After consolidating within a “Macro Triangular market structure” for most of 2024, LINK broke out to levels above $25 before entering a downtrend that has pushed the price back inside the pattern.

The current price movement is what the analyst describes as a “volatile post-breakout retest.” As per the data, LINK created a “downside deviation” into a historical demand area.

The key factor deciding Chainlink’s next major move appears to be its ability to maintain support at the current demand zone highlighted by Rekt Capital.

This historical demand area around $14.34 has previously served as a foundation for price recovery.

This was notably seen during the mid-2021 period when LINK produced downside wicks into this region before recovering.

“LINK is in the process of retesting this general region as new support,” Rekt Capital explains.

He emphasized that the token “needs to successfully continue to hold this area as support to position itself for upside going forward.”

Source: Rekt Capital

What makes this support particularly important is its role in potentially allowing LINK to retest the upper boundary of its triangular market structure.

“More importantly, this retest of the green area as support is essential to position LINK for a successful retest of the top of its triangular market structure,” the analyst notes.

Fellow analyst BullishBanter shares a similar view of the current support level. He described it as a “key demand zone” where “price swept liquidity.”
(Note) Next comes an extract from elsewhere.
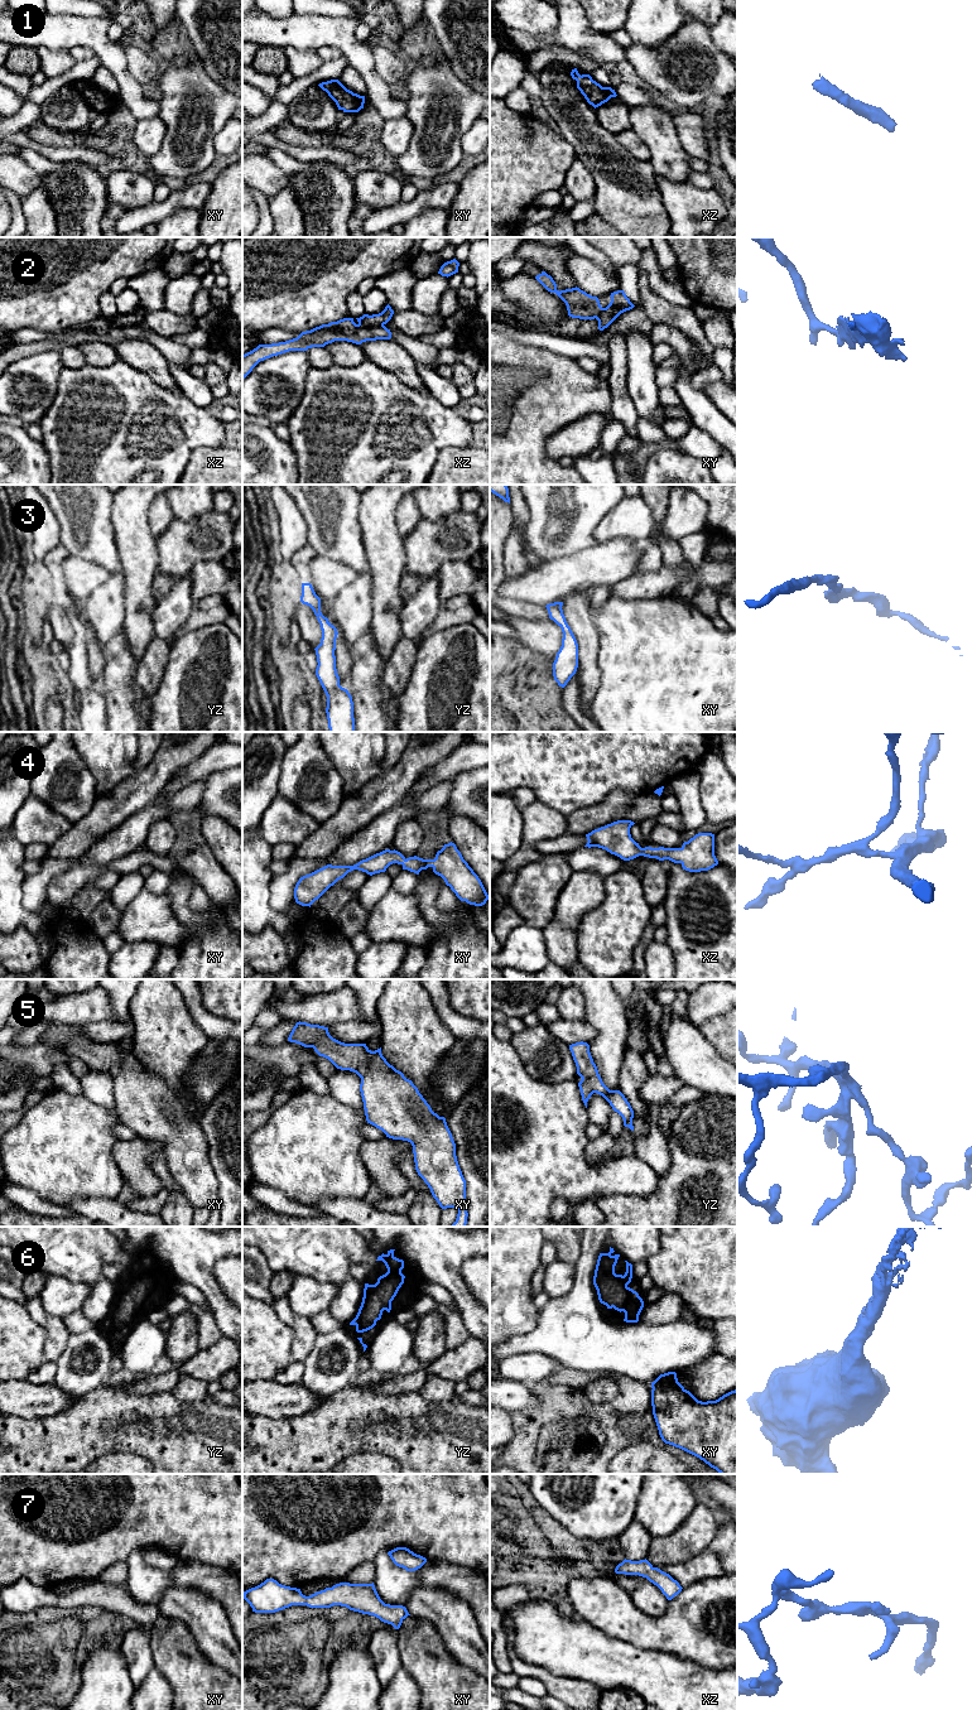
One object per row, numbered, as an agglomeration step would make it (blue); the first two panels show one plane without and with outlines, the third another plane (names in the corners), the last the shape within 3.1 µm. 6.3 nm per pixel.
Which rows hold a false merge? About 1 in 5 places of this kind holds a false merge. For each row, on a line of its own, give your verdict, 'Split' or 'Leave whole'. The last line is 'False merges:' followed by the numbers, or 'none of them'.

His analysis points to potential upside targets, noting that LINK “could be gearing up for a reaction” with “eyes on the FVG fill and 15.50+ target if we get a strong push.”

Downside Deviation Pattern Repeats From 2021 Cycle

The current market structure of Chainlink displays what Rekt Capital identified as a “downside deviation” below the macro triangular pattern.

The key distinction this time is in how the deviation is manifesting on the charts. “Back in mid-2021, LINK produced a downside deviation into this price area in the form of multiple Monthly downside wicks,” the analyst noted, adding,

“This time, LINK is downside deviating once again but in the form of actual candle-bodied closes rather than downside wicks.”

This shift from wicks to candle-body closes suggests a more sustained presence at these lower levels compared to the 2021 pattern.

Wicks usually show rejection of lower prices, while full candle closes show more persistent trading at those levels.

Looking at the current price action in context, LINK has retraced to test both the upper boundary of its historical demand zone and the lower boundary of its previous macro triangle.

The upcoming monthly close will be a decisive technical event for Chainlink, according to Rekt Capital. The analyst posed a direct question regarding this timeframe:

“Can LINK Monthly Close above the triangle top later this month?…Doing so would position price for a successful retest, despite the downside deviation.”

Currently, LINK trades at approximately $13 range, with technical levels at $19.41, $23.86, and $34.19 marked as key resistance zones on the chart.

The successful recovery and monthly close above the triangle top would likely target these levels in sequence, with the $19.41 area as the first major hurdle.

Looking at historical price data, LINK’s all-time high remains at $52.70, recorded during the 2021 bull market. The current price is a 72.8% drawdown from that peak.

The analysis for LINK comes amid a mixed performance period for the overall cryptocurrency market.

Many altcoins are also seeing similar retests of key support levels following their initial breakouts from long-term accumulation patterns.